Each professional sports venue has a standard rotation of songs, including but not limited to "Let's Get It Started," that one Pitbull song about the neverending party, and the collected works of LMFAO (video links barred from BDL by editorial choice). There are obviously some region-specific hits that get more play in some cities than others — think Randy Newman's still-satirical "I Love LA" or Tony Bennett's "I Left My Heart in San Francisco" — but for the most part the same few songs get played around various leagues. There's not much room for change, if only because it takes effort.
However, a few NBA arenas are doing their best to expand the conception of acceptable game music. In Brooklyn, the Nets have gone with slightly outside of the mainstream rap, perhaps because of the general influence of part-owner and style councilor Jay-Z. But the real progress is being made at the FedEx Forum in Memphis, where the Grizzlies' in-game entertainment crew has embraced various types of music outside of the jock jam world. Andrew Unterberger spoke with the men responsible for The Basketball Jones:
I first noticed this watching Grizzlies games a year or two ago, Memphis long being a league pass favorite of mine. Some stadiums have one or two weird musical cues that will perk my ears up during the course of a game — that “EVERYBODY / Clap your hands” bit they play in OKC, the weird “Breaks”/”Rappers Delight” mashup they used to play in New Jersey, I think the Pepsi Center is still the only place I’ve heard serious in-game dubstep — but nearly every time I watched a Grizzlies home game, there was a new song selection that caught my attention. Woah, are they playing “Yonkers” by Tyler the Creator? Is that the horn riff to Outkast’s ‘”Spottieottiedopalicious?” DJ Shadow’s “Organ Donor?” The Pixies’ “Where Is My Mind??” [...]

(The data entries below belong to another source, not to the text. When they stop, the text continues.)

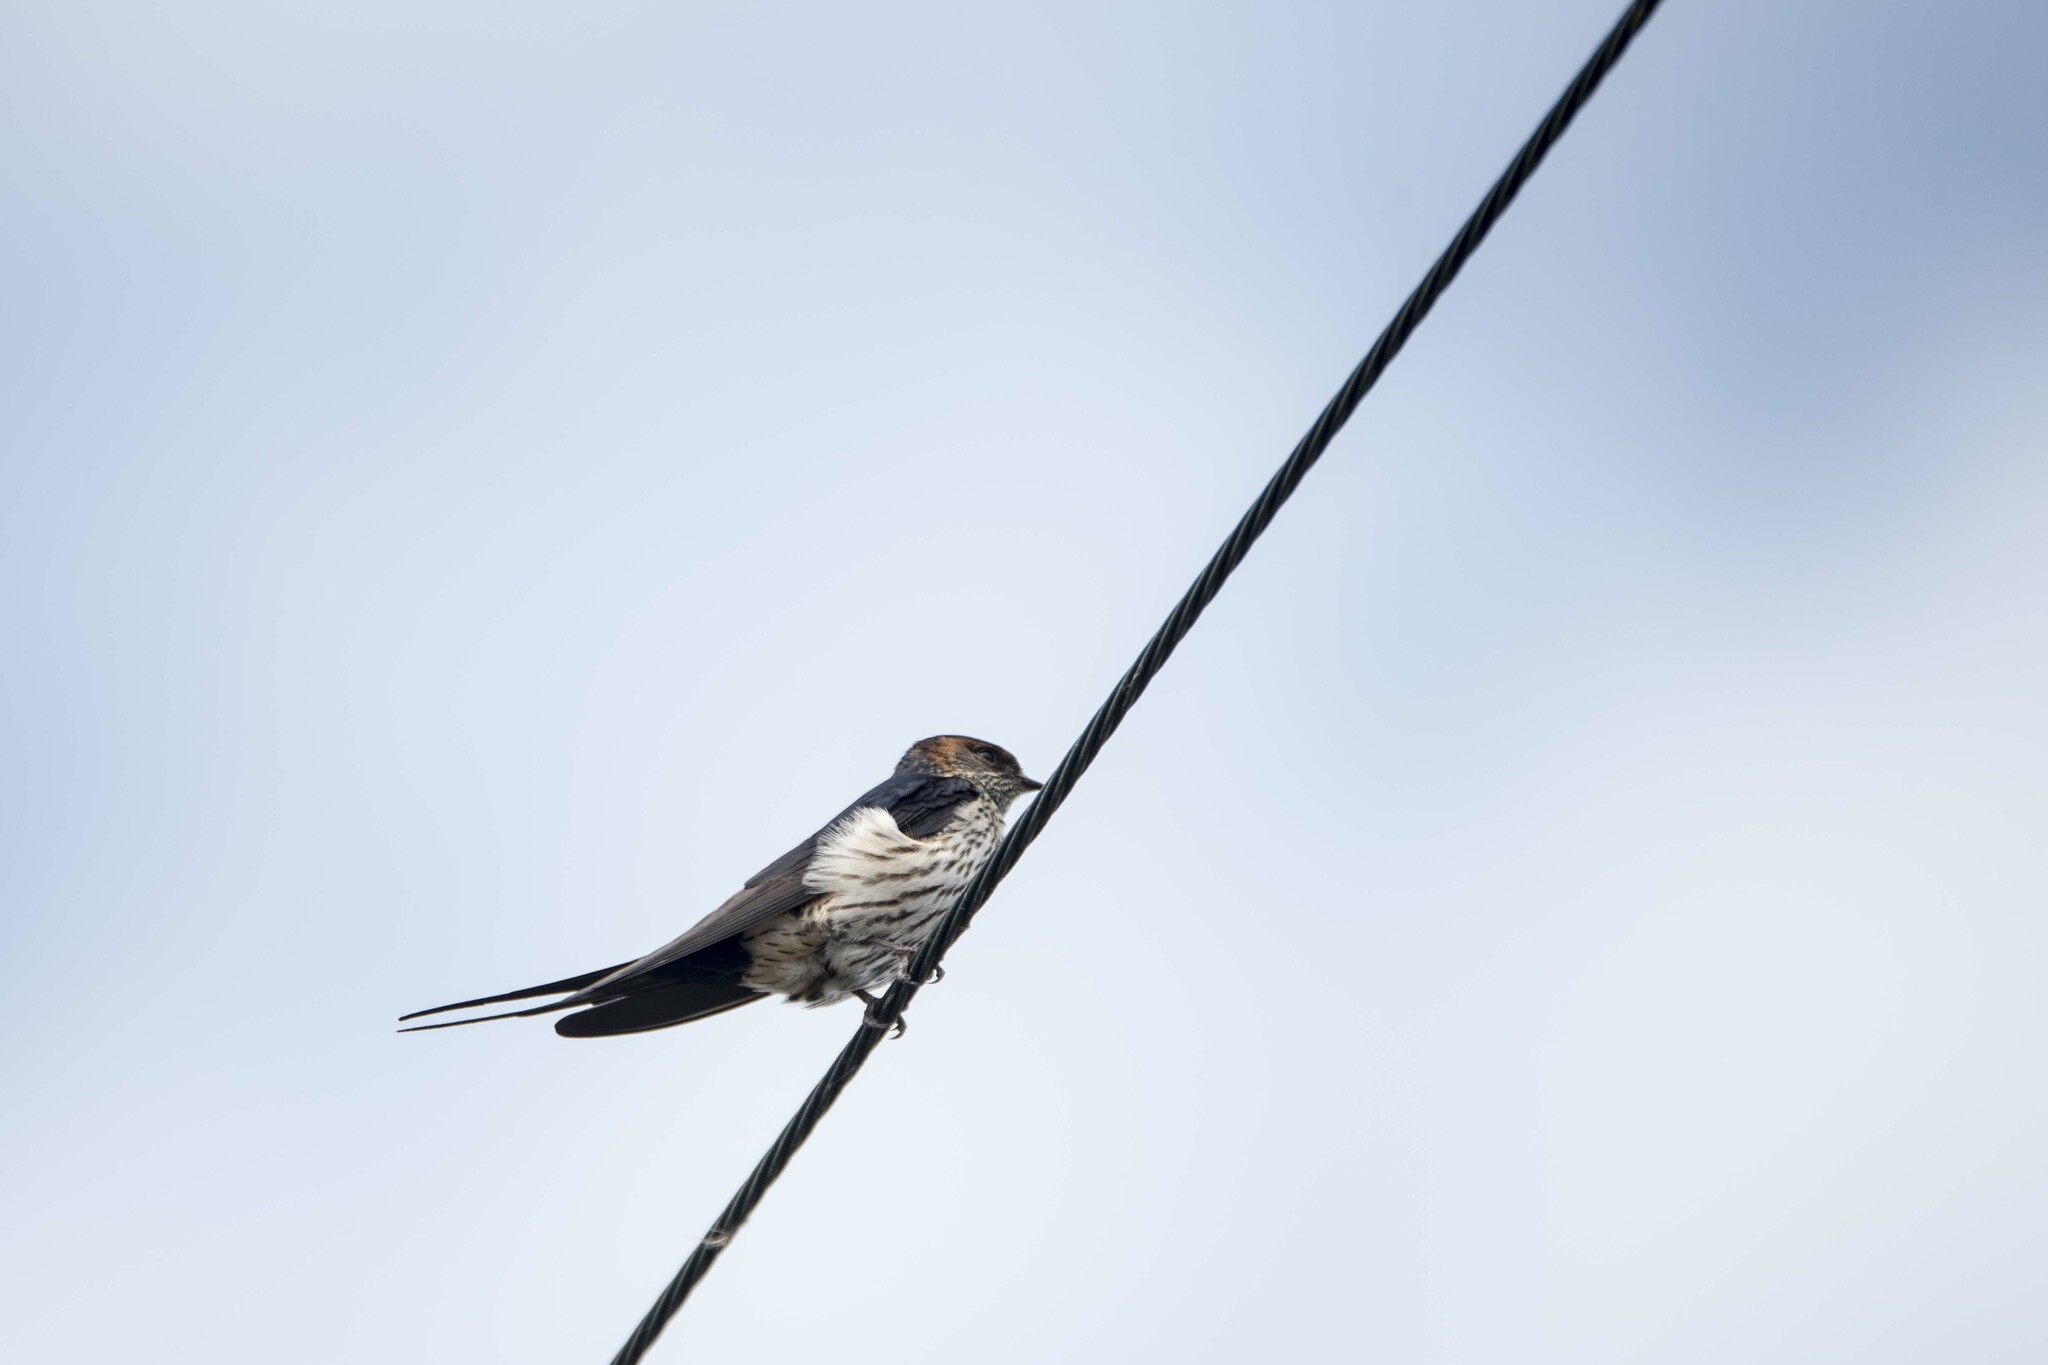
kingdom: Animalia
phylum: Chordata
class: Aves
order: Passeriformes
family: Hirundinidae
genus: Cecropis
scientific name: Cecropis striolata
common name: Striated swallow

I figured the surge in awesome left-field music selections at FedEx couldn’t just be by accident, so I tracked down Jason Potter, the Grizzlies’ Director of Promotions and Event Presentation. Unsurprisingly, he sounded like he’d been waiting for someone to come and ask him about all the awesome music the stadium’s been playing. “I think the in-play music started a lot in the NBA as kind of a differentiated thing, but it got homogenized, and I think a lot of the fans tuned it out,” Potter says. “We challenged the guys to have some fun with it.”
But when it comes to the game’s ear-catching in-game music, the responsibility falls to [Justin] Baker, a 34-year-old ex-raver who’s DJed in various capacities since the late ’90s. Baker handles the Click Effects, named for the software which operates the in-game music, choosing dozens of short, usually instrumental tracks to play during team halfcourt possessions throughout each Grizzlies game. “Once the ball comes in bounds, on either end of the court, I have music cued up,” explains Baker. “As soon as play stops and the Grizz Girls or the MC come running out, I take a break and Nate takes back over.” [...]
Now, the fans have gotten really into it. Potter says he’s “getting emails from people requesting stuff. ‘Oh, the Crystal Castles album! This xx song would be perfect!’” Not only that, but Potter also says that people have been sending him stats based on how the team has been performing based on what song has been playing — “Like, when you play the “Tron: Legacy” soundtrack, you’re shooting that percentage.” He later quips, “I’ll have to ask [John] Hollinger what kind of stats he wants,” no doubt the final frontier in advanced stat analysis for the Grizzlies’ new VP of Basketball Operations.
The artists Baker plays aren't that far out there in a broader musical sense — most of these names fall into what we can call an indie mainstream — but it is notable that an NBA team is asking its employees to stray from the middle of the road and make some more interesting musical selections. I doubt that most fans particularly care, but the vocal minority who do have another way to connect with the franchise. Background noise has been turned into something cool and exciting.
Again, picking different music isn't a big deal in and of itself, but it does demonstrate that there are fairly simple ways for teams to reach out to fans. All it requires is a small willingness to move away from the norm and explore new options. This is an issue of an organization's philosophy, not just its employees' musical tastes.